What is IP spoofing? IP spoofing is pretending to be someone else on IP
level. The reason for this is that we want to abuse a relation of trust that
is based on identification by IP address (this is not the sole purpose, but
the most occurring). 

So we will have to find a trusted relation between the host we want to 
attack and another host. The most popular trust-relation is the '.rhosts' 
file, as you know many other exist. I won't discuss this topic here. 

Mind you this is not the only use for spoofing, suppose you have some
information on a system (password file and cracked it) obtained by certain
security holes (like CGI scripts), but no other connections are allowed
except from some specified hosts ('hosts.allow', 'hosts.deny'). Well you can
spoof a connection, make some 'adjustments' and open the system to you...

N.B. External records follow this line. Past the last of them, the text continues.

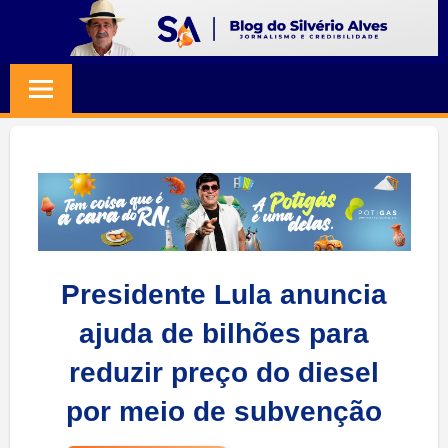
Skip
to
BLOG
Jornalismo
content
e
SILVERIO
Credibilidade
ALVES
Presidente Lula anuncia
ajuda de bilhões para
reduzir preço do diesel
por meio de subvenção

Throughout this document I will use the following names for the hosts:
  X is the target host (the one we want to hack).
  T is the host that is trusted by X.
  A is our host (the Attacker).

A has no relation whatsoever with X or T, this was not the case when we
discussed non-blind spoofing.
Now the problem with blind spoofing is that we do not see the contence of 
the packets that are generated by X, let me explain:
All the packets we (host A) send are apparently coming from host T (we 
spoof them as from T to X). So when X receives such a packet, it thinks T is 
contacting him (which is our goal). 
Now, host X will send all its answers (packets) to T, they will never be 
seen by host A. Thus, we will NOT be able to see what happens (and we need to 
see it, see below Sequence numbers 3.1). 
There are methods to avoid this problem, the methods are briefly 
mentioned below.


2.1 Source Routed IP
--------------------


The IP protocol has a feature (an option) that is called Source Routing 
(either 'strict' or 'loose') that makes it possible for the sender to specify 
a route to follow. 
The reverse route is recorded back in the IP header (in the place of the 
forward route) and the receiver has to send any answers along the same route.

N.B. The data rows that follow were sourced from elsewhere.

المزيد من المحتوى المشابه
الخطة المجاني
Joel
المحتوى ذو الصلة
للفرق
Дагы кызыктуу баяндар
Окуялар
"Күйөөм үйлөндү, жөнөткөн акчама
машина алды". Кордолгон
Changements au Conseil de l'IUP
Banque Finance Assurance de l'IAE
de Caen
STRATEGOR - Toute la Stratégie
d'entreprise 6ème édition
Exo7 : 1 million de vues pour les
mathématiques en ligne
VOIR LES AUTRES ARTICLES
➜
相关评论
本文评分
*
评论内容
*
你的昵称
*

So if we use Source Routed IP packets we could spoof a packet from 
host A and include a route that leads to us instead of to the real host T.
Luckily (depending on what side you look at it) this isn't possible 
in general. Most routers, gateways and hosts, drop Source Routed IP packets 
(standard manufacturer configuration). To give an example: when compiling a 
Linux kernel (in the 'make config' stage) you are explicitly asked if you 
want to accept or drop Source Routed IP packets.

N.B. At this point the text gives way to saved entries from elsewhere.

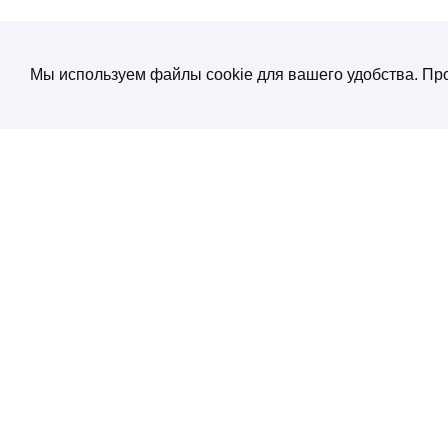
Мы используем файлы cookie для вашего удобства. Про
О компании
Создание и продвижение сайтов
от экспертов по нейросетям
Услуги
ул. Электрозаводская, д. 29 кор. 1
Портфолио
Работаем с 10:00 до 19:00
+7 (495) 532 66 02
Блог
SEO энциклопеди
Контакты
Политика конфиденциальности
Соглашение обработки персональных
данных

So we can generally say this method has a very low chance of success.


2.2 Rerouting 
-------------


A similar method to retrieve the 'invisible' packets, is to mess with the 
route by sending spoofed routing packets to the target host and gateways 
on the path. For more information, read up on Routing protocols such as 
RIP, EGP, ... (See "Internet Official Protocol Standards" for goodies).
This is not discussed in this document, maybe I'll write something up 
later, maybe not...

NOTE: ICMP redirect springs to mind here, but remember it only applies to 
      existing connections and may only be sent from the first gateway on 
      the path, which turns them pretty useless for our purpose.